Conditions de vie déplorables, agressions et abus sexuels sont le quotidien des réfugiés-détenus sur l’île de Nauru. 2.000 rapports d’incidents, jusqu’ici restés secrets, ont été publiés par le Guardian.

Au large de la Papouasie et de la Nouvelle-Guinée, la plus petite république du monde mesure 21 km2. L’île de Nauru aurait pu être une destination de vacances exotiques. Elle est en fait utilisée par le gouvernement australien comme un camp de rétention offshore géré par une société privée Wilson Security. Les migrants qui ont tenté sans succès de rejoindre l’Australie en bateau y sont exilés.

Agressions, violences sexuelles, auto-mutilations et mauvais traitements y sont le quotidien des réfugiés, et plus particulièrement des enfants. Alors que les autorités australiennes mettent tout en oeuvre pour garder ces conditions de détention secrètes, 2.116 rapports d’incidents, rédigés par le personnel du centre de rétention de l’île, ont été publiés par le Guardian ce mardi.

Les enfants en première ligne

Ecrits entre mai 2013 et octobre 2015 par le personnel du camp, des enseignants et des gardes, ces rapports d’incidents jettent une lumière crue sur les conditions de détention des réfugiés. Alors que les enfants ne représentent que 16 % des détenus, ils sont l’objet de plus de la moitié de ces messages.

Différents rapports d’incidents font état d’abus sexuels auprès des enfants du camp, notamment de la part de certains gardes. Plus généralement, c’est le mal-être des détenus qui est frappant et révélateur de leur traumatisme. Certains enfants affirment déjà ne plus vouloir vivre. Un couple aurait demandé à mourir pour que leur futur bébé soit envoyé en Australie.

La partie visible de l’iceberg

Suite à la publication de ces documents, 26 anciens employés du camps se sont réunis pour évoquer publiquement les traumatismes qui ont lieu à Nauru et appeler à la fermeture du centre. Selon Jane Willey, ancien enseignant du camp, les faits révélés par ces rapports ne sont que la partie visible de l’iceberg. Ils ajoutent que le personnel auteur de ces rapports d’incidents était souvent mis en examen par Wilson Security, et parfois rétrogradés.

La révélation de ces faits était notamment empêchée depuis 2015 par l’Australian Border Force Act, qui impose jusqu’à deux ans de prison aux personnes coupables de « divulgations non autorisées ». Les journalistes étrangers ne sont pas non plus les bienvenus sur l’île : une demande de visa coûte 8.000 dollars, et reste souvent sans réponse.

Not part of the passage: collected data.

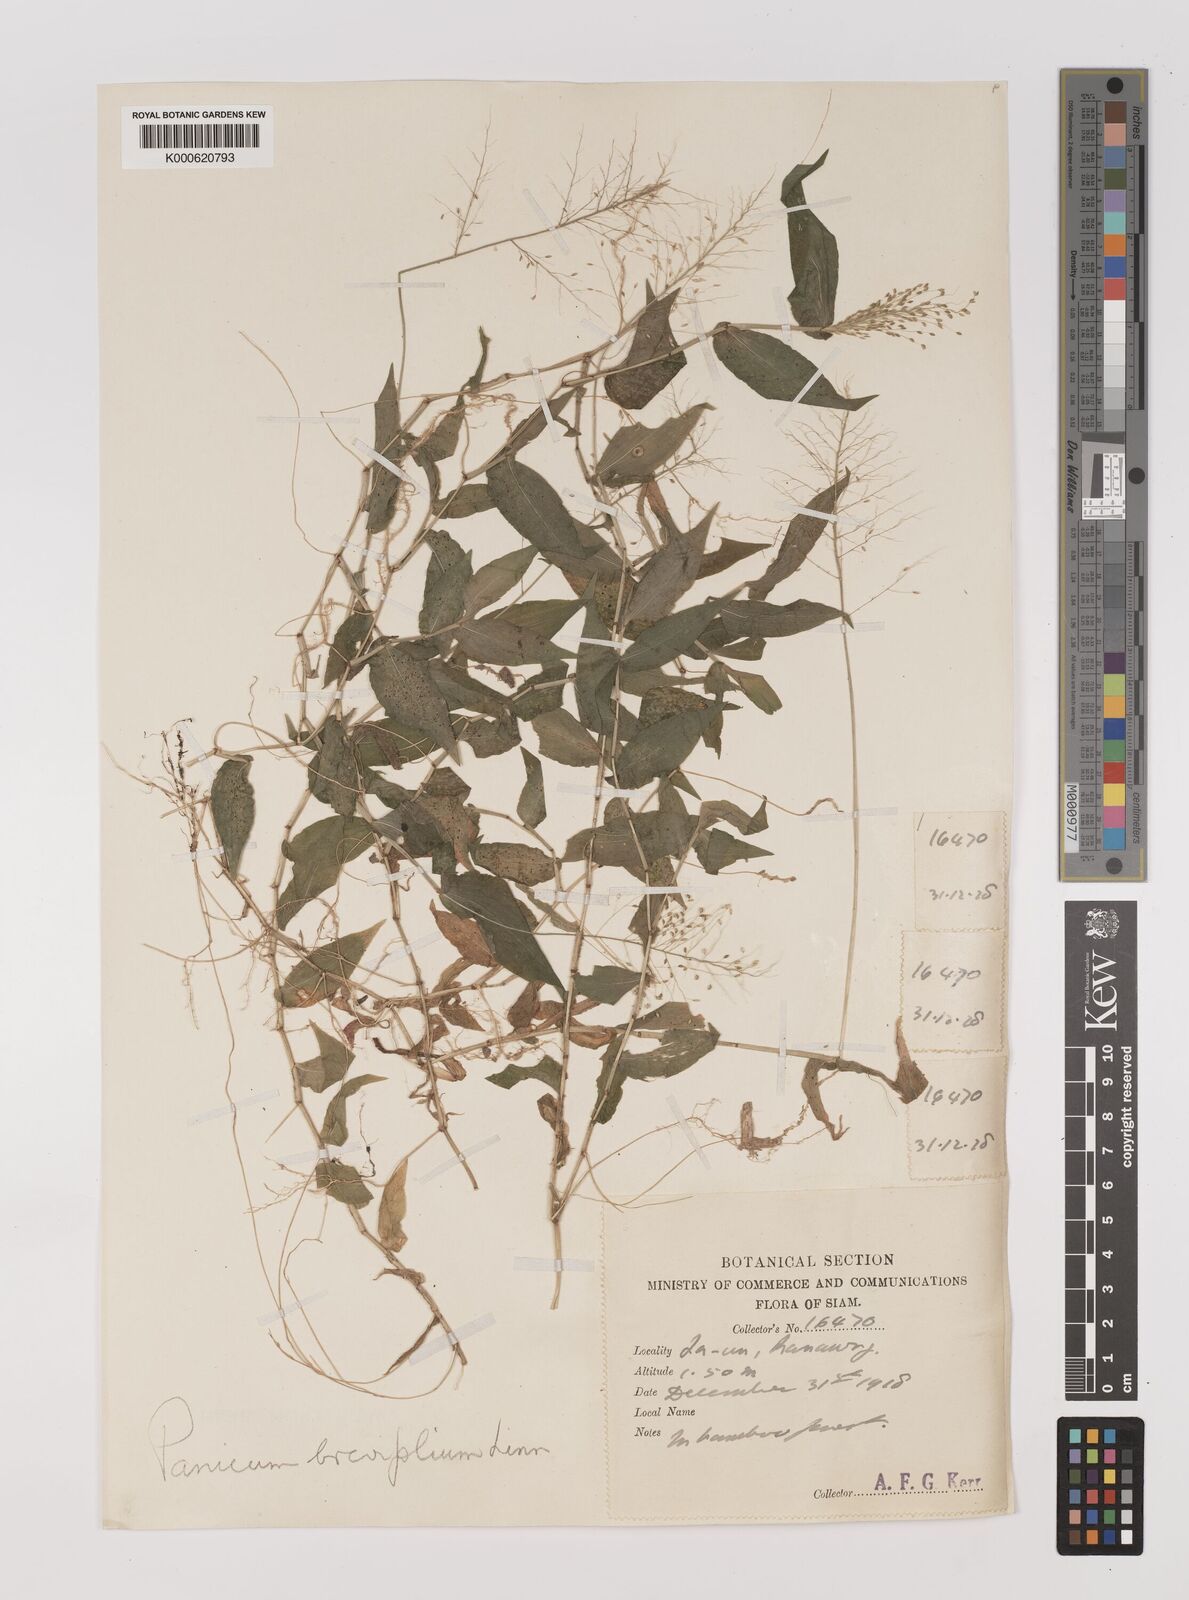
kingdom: Plantae
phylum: Tracheophyta
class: Liliopsida
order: Poales
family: Poaceae
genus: Panicum
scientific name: Panicum brevifolium
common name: Shortleaf panic grass
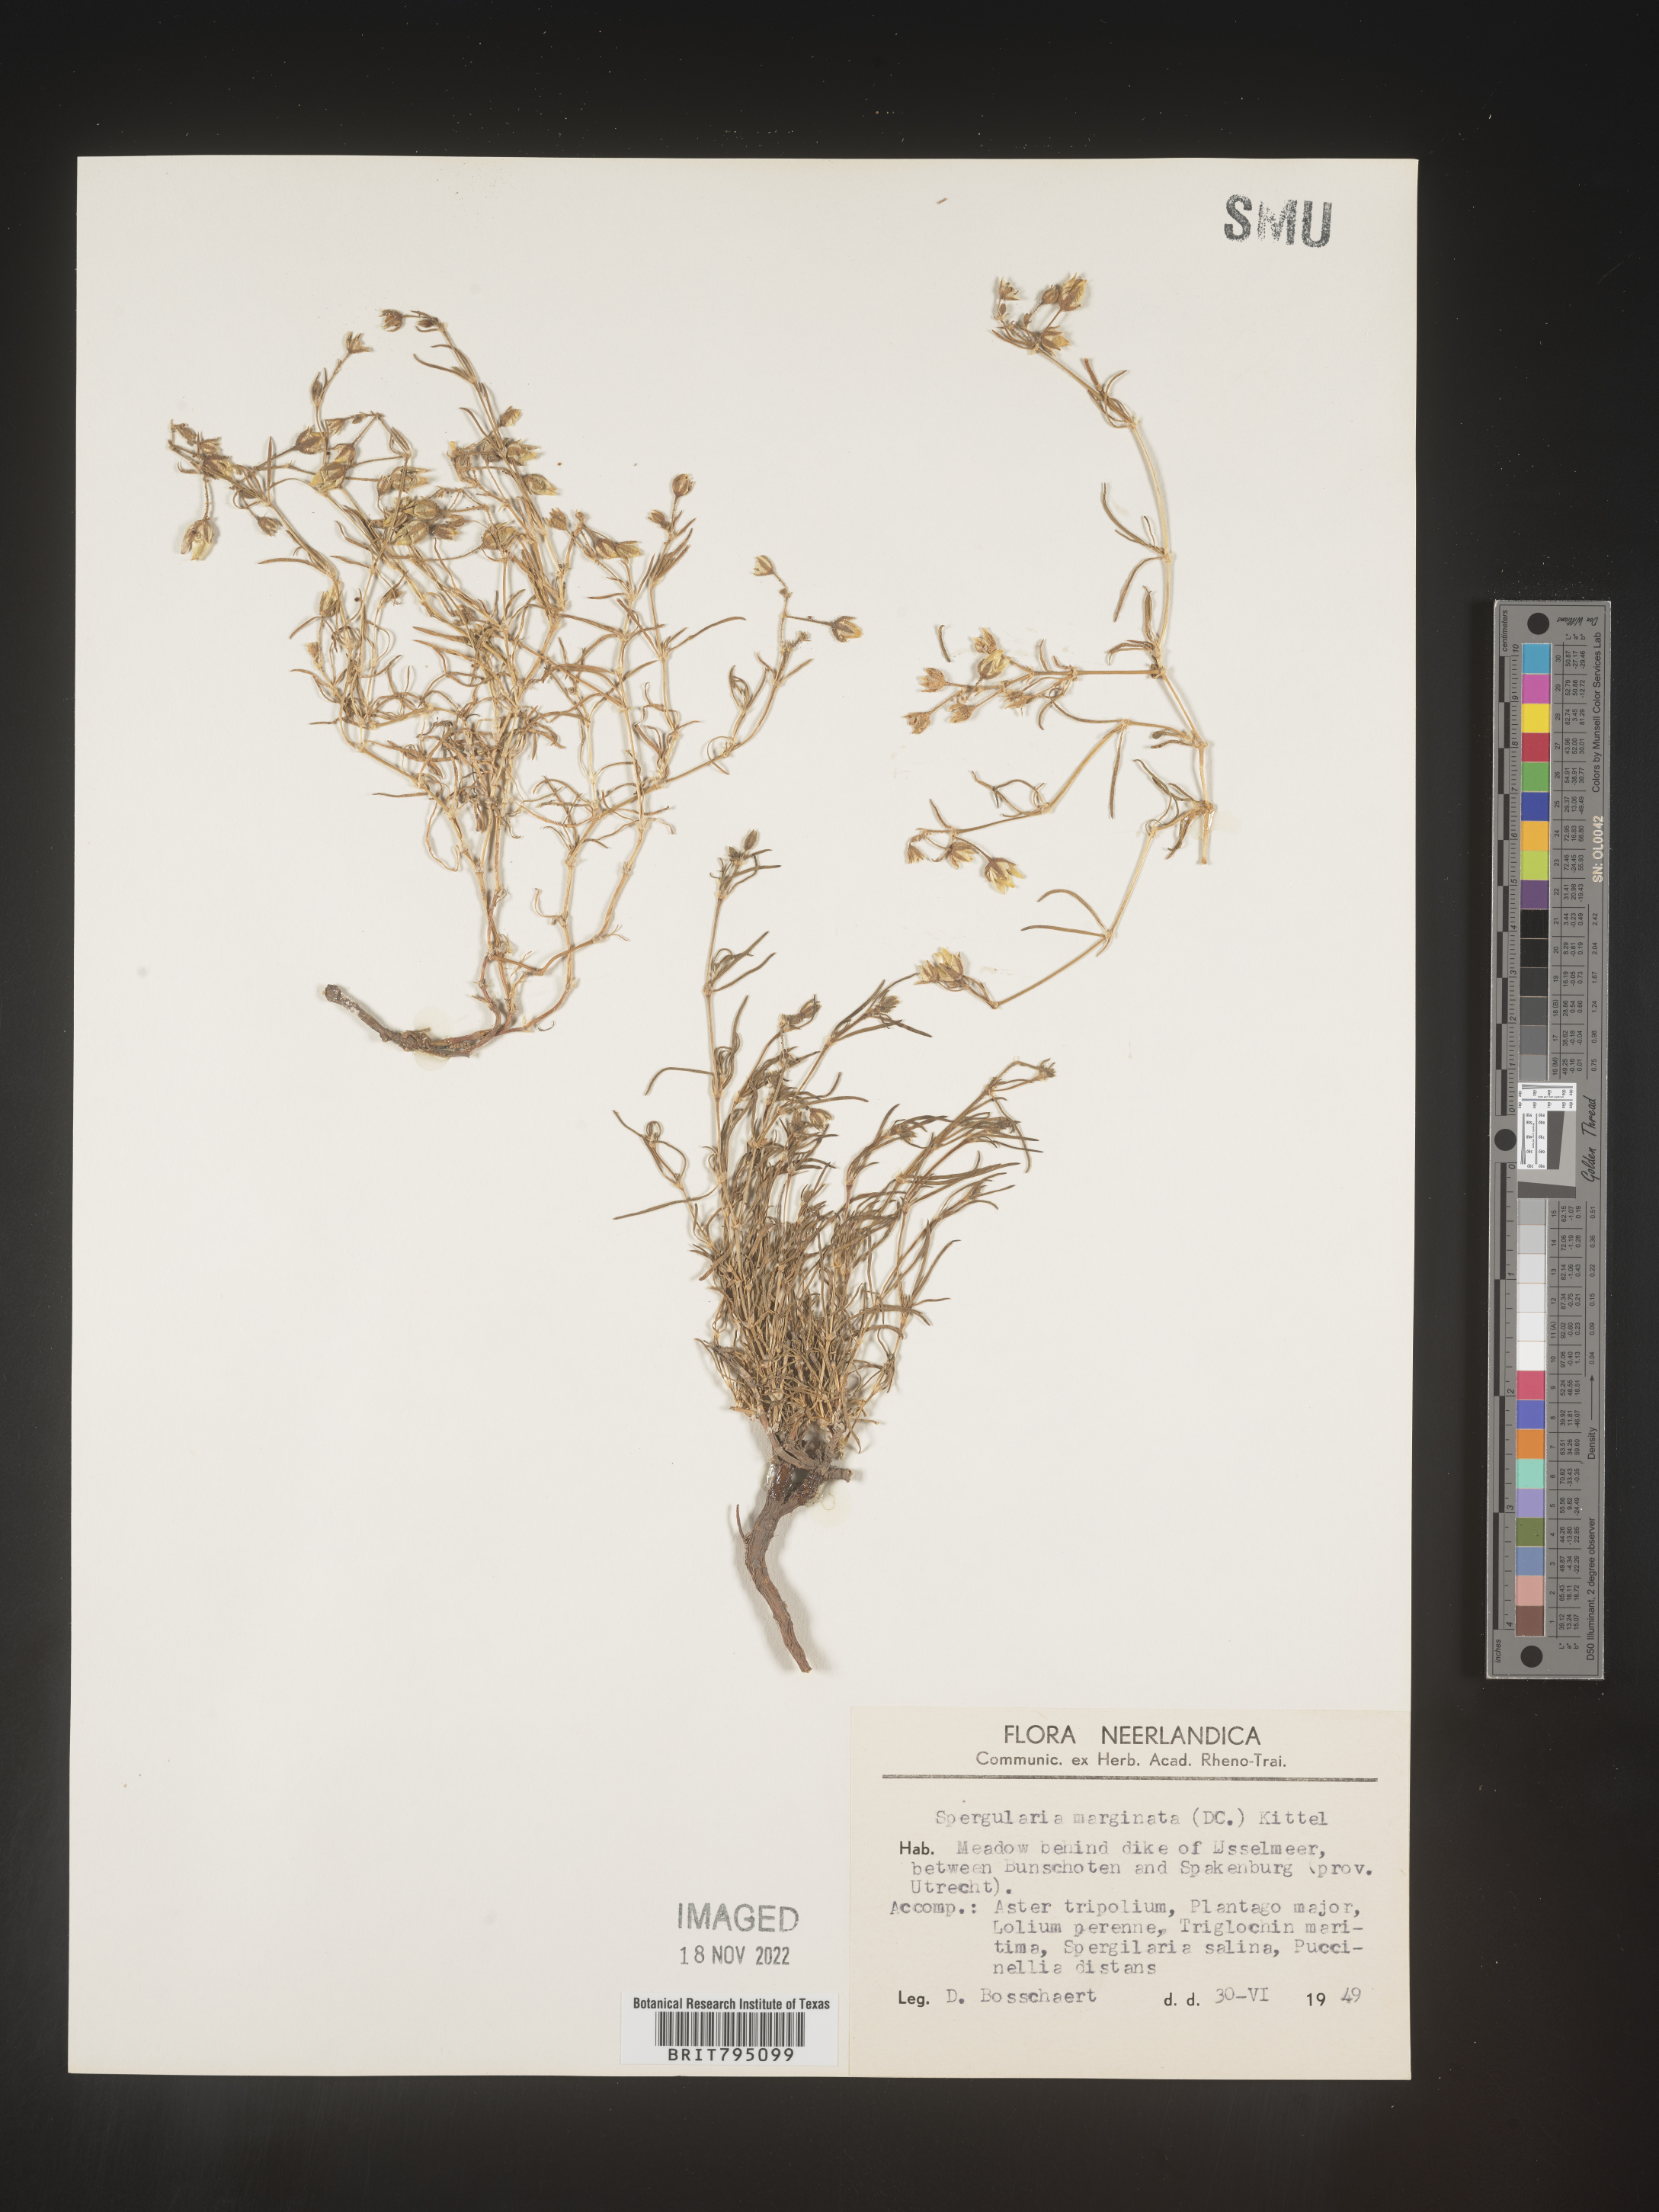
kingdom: Plantae
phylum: Tracheophyta
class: Magnoliopsida
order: Caryophyllales
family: Caryophyllaceae
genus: Spergularia
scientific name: Spergularia media
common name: Greater sea-spurrey
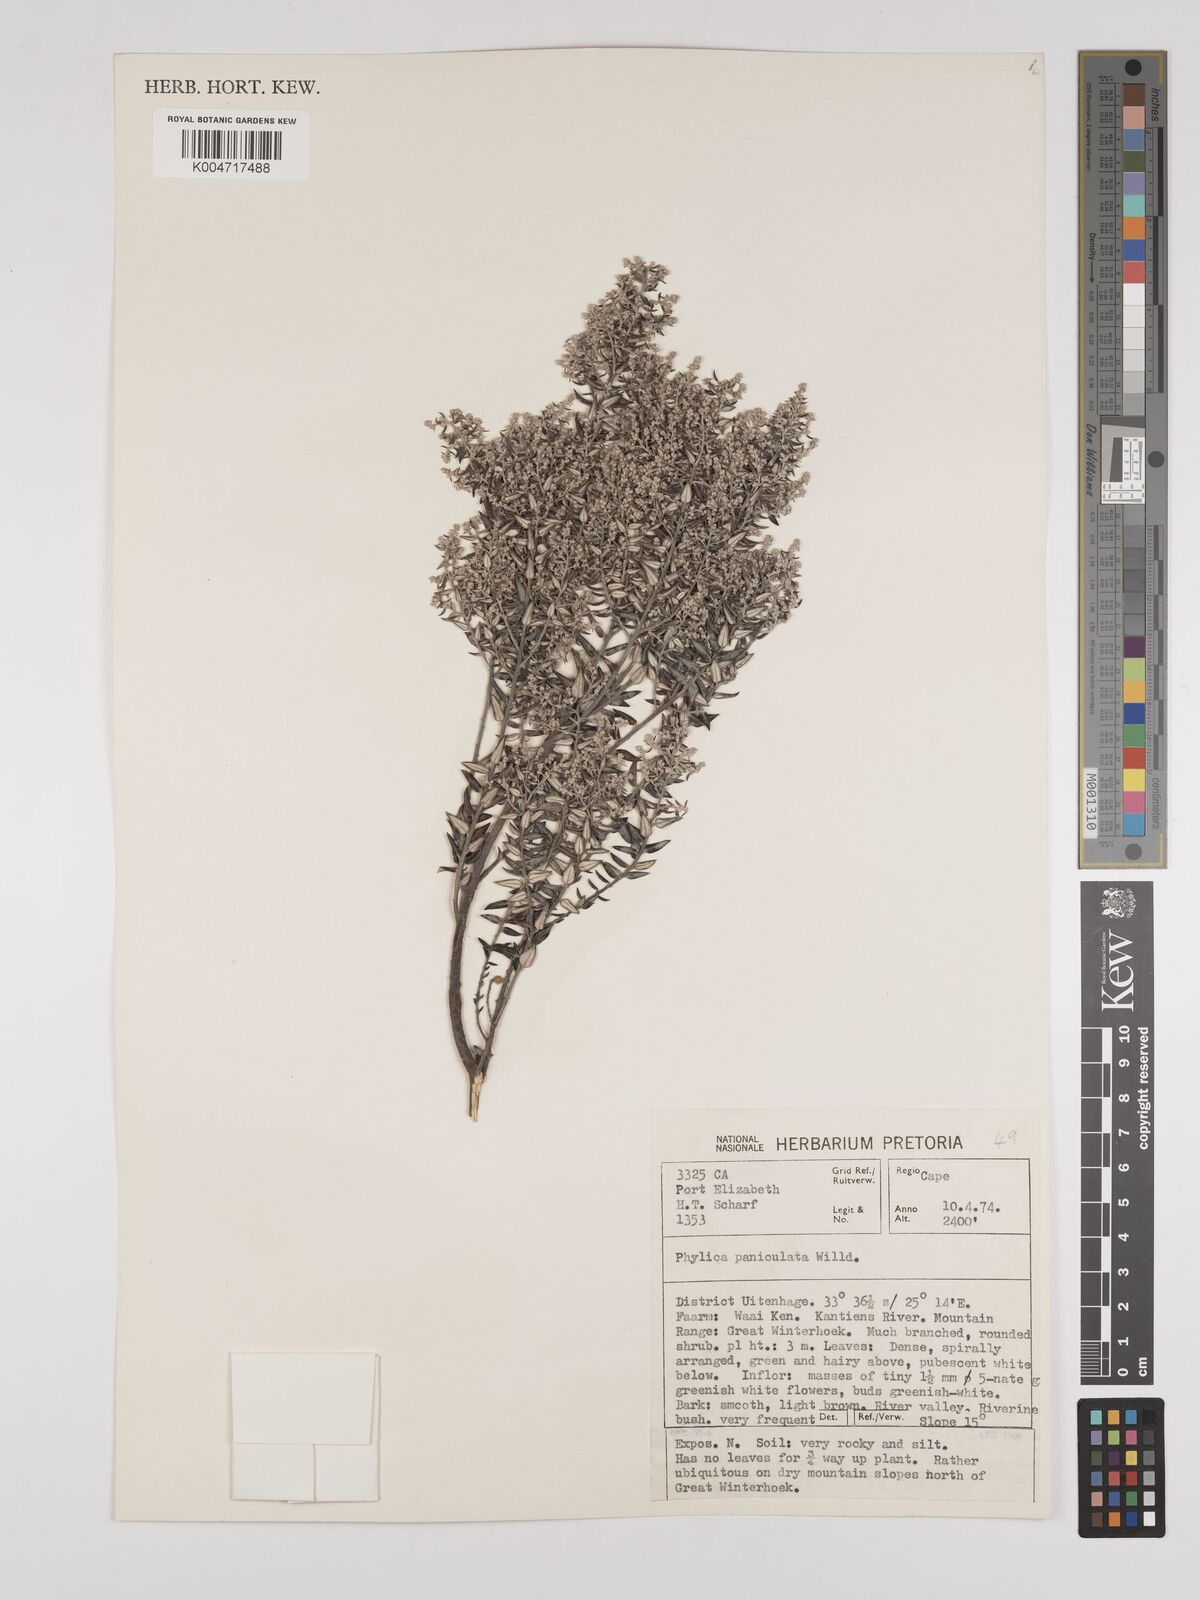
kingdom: Plantae
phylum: Tracheophyta
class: Magnoliopsida
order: Rosales
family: Rhamnaceae
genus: Phylica
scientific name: Phylica paniculata
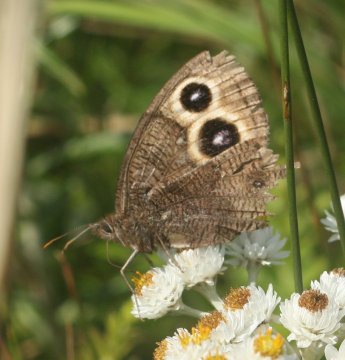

La solution du Pacifique existe depuis 2001

En exilant ses réfugiés sur ces îles, l’Australie espère dissuader les demandeurs d’asile de rejoindre ses côtes et retarder le traitement de leur demande de statut de réfugié politique. Cette politique d’immigration, aussi appelée « Solution du Pacifique », existe en fait depuis 2001. A l’époque, le cargo norvégien « Tampa » avait porté secours à un bateau de pêche indonésien transportant des migrants, que l’Australie avait d’abord refusé d’accueillir. Le pays a finalement demandé aux Etats du Pacifique de les prendre en charge, à condition que les coûts impliqués et la construction de camps soient endossés par les autorités australiennes. Nauru et Manus étaient les deux îles choisies. Pour Nauru, très appauvrie depuis les années 1990, cela représentait de nombreux emplois.

En 2014,un reportage vidéo a été diffusé par Spicee

Les camps ont été fermés en 2007 par le gouvernement travailliste australien, qui les considérait trop inhumains. Ils ont finalement repris du service lorsque l’Australie a été confrontée à un afflux de migrants trop important en 2013. Ironie de l’histoire, tout ceci coûte des milliards de dollars à Canberra.